Roy Lichtenstein

1996

FOR IMMEDIATE RELEASE
Roy Lichtenstein

One of the most challenging decades in the history of Twentieth-century American art began in the early 1960’s with the inception of the Pop art movement. In February 1962, at Leo Castelli Gallery in New York, Roy Lichtenstein exhibited his first series of paintings based on comic strips and advertising images of consumer goods. By1963, he and other artists of his generation had turned to the common object, popular culture, or the mass media as the underlying theme of their paintings and sculpture, and effectively brought to an end the long reign of abstract Expressionism. In a seminal interview in ART News in 1963, Lichtenstein remarked that his ambition was to make a painting that was so “despicable” that no one would hang it. He noted, “Everybody was hanging everything. It was almost acceptable to hang a dripping paint rag; everybody was accustomed to this. The one thing that everyone hated was commercial art.” Lichtenstein stated that his art- and Pop art in general- was concerned with the world, and that art since Cezanne had become extremely romantic and unrealistic, feeding on art; it is utopian. It has less and less to so with the world, it looks inward.” Although he maintained that his was not a critical voice, he declared that he was “ani-complative, anti-nuance, anti-getting-away-from-tyranny-of-the-rectangle, anti-movement, and-light, anti-mystery, anti-paint-quality, anti-Zen, anti-all of those brilliant ideas of proceeding movements which everyone understand so thoroughly.”

In his blatant use of cartoon imagery and advertising techniques, Lichtenstein proposed a new visual syntax with which to identify American postwar society.
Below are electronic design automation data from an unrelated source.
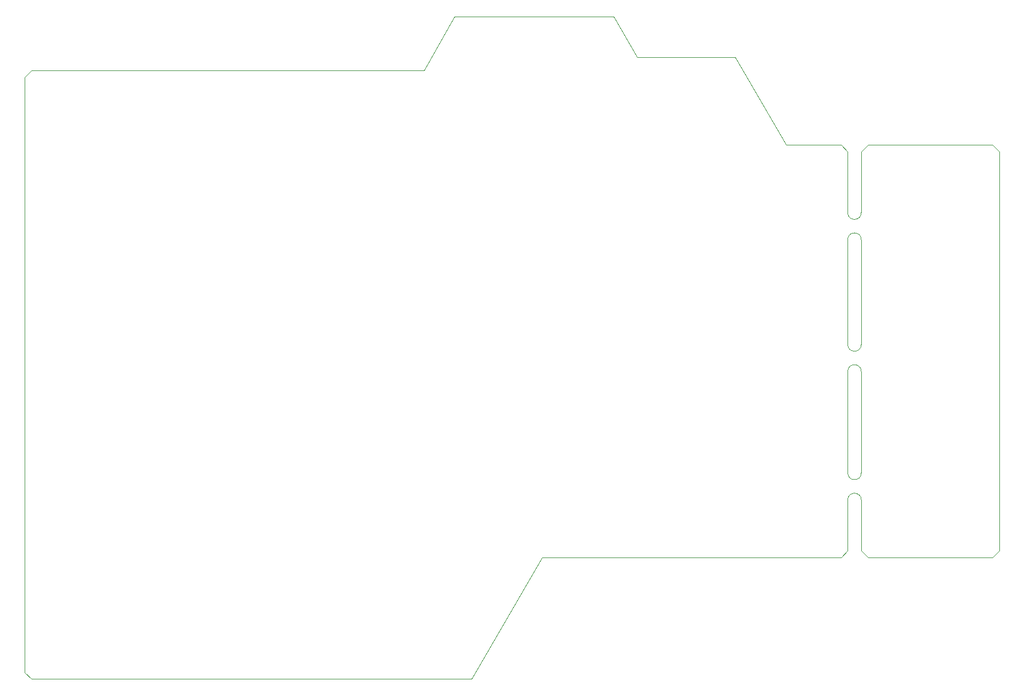
<source format=gbr>
%TF.GenerationSoftware,KiCad,Pcbnew,(6.0.4)*%
%TF.CreationDate,2022-05-02T18:01:09+08:00*%
%TF.ProjectId,RP2040 Board V1.0,52503230-3430-4204-926f-617264205631,rev?*%
%TF.SameCoordinates,Original*%
%TF.FileFunction,Profile,NP*%
%FSLAX46Y46*%
G04 Gerber Fmt 4.6, Leading zero omitted, Abs format (unit mm)*
G04 Created by KiCad (PCBNEW (6.0.4)) date 2022-05-02 18:01:09*
%MOMM*%
%LPD*%
G01*
G04 APERTURE LIST*
%TA.AperFunction,Profile*%
%ADD10C,0.100000*%
%TD*%
G04 APERTURE END LIST*
D10*
X78500000Y-69000000D02*
X102000000Y-69000000D01*
X136600000Y-140500000D02*
X136600000Y-148000000D01*
X138600000Y-89000000D02*
X139600000Y-88000000D01*
X136600000Y-89000000D02*
X136600000Y-98000000D01*
X74000000Y-77000000D02*
X78500000Y-69000000D01*
X16000000Y-167000000D02*
X81000000Y-167000000D01*
X138600000Y-102000000D02*
G75*
G03*
X136600000Y-102000000I-1000000J0D01*
G01*
X138600000Y-121500000D02*
G75*
G03*
X136600000Y-121500000I-1000000J0D01*
G01*
X136600000Y-102000000D02*
X136600000Y-117500000D01*
X158000000Y-149000000D02*
X159000000Y-148000000D01*
X138600000Y-121500000D02*
X138600000Y-136500000D01*
X138600000Y-98000000D02*
X138600000Y-89000000D01*
X159000000Y-148000000D02*
X159000000Y-89000000D01*
X135600000Y-88000000D02*
X136600000Y-89000000D01*
X139600000Y-88000000D02*
X158000000Y-88000000D01*
X138600000Y-140500000D02*
G75*
G03*
X136600000Y-140500000I-1000000J0D01*
G01*
X136600000Y-121500000D02*
X136600000Y-136500000D01*
X138600000Y-102000000D02*
X138600000Y-117500000D01*
X139600000Y-149000000D02*
X138600000Y-148000000D01*
X139600000Y-149000000D02*
X158000000Y-149000000D01*
X136600000Y-136500000D02*
G75*
G03*
X138600000Y-136500000I1000000J0D01*
G01*
X74000000Y-77000000D02*
X16000000Y-77000000D01*
X135600000Y-149000000D02*
X136600000Y-148000000D01*
X127500000Y-88000000D02*
X120000000Y-75000000D01*
X81000000Y-167000000D02*
X91400000Y-149000000D01*
X138600000Y-140500000D02*
X138600000Y-148000000D01*
X105500000Y-75000000D02*
X120000000Y-75000000D01*
X15000000Y-166000000D02*
X15000000Y-78000000D01*
X136600000Y-98000000D02*
G75*
G03*
X138600000Y-98000000I1000000J0D01*
G01*
X91400000Y-149000000D02*
X135600000Y-149000000D01*
X127500000Y-88000000D02*
X135600000Y-88000000D01*
X105500000Y-75000000D02*
X102000000Y-69000000D01*
X16000000Y-167000000D02*
X15000000Y-166000000D01*
X15000000Y-78000000D02*
X16000000Y-77000000D01*
X159000000Y-89000000D02*
X158000000Y-88000000D01*
X136600000Y-117500000D02*
G75*
G03*
X138600000Y-117500000I1000000J0D01*
G01*
M02*

</source>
Adapting the look and attitude of advertising and the comic strip, he presented the portrait of a consumer culture to an audience accustomed to seeing in painting the results of an intense inner struggle, and claimed for the Ben Day dot a role that only a short time earlier had belonged to the drip. Many in the art world greeted Lichtenstein’s work with derision. Some of the most vocal opposition came from partisans of Abstract Expressionism as a threat or envisioned the possibility of a return to realism – were unprepared to meet this challenge. Thus, against all the odds, Lichtenstein and his colleagues succeeded in winning a new audience for art and began what can now be seen as a historic shit in its direction.

Along with being such an important force behind the inception of the Pop movement, Lichtenstein devoted himself seriously to printmaking earlier than any other major artist of his generation (he made his first two prints in 1948 – a lithograph and a wood-cut-and by1950 had added etching and screen print to his repertoire), is widely acknowledged as one of the most important printmakers of our time. Printmaking often provides him with an arena in which he is at his most experimental, apt to try something new, especially with materials.

Through Lichtenstein’s merging of popular imagery and “high” art, and other transgressions of traditional aesthetic conventions, he has become one of the contemporary art world’s most enduring and important figures.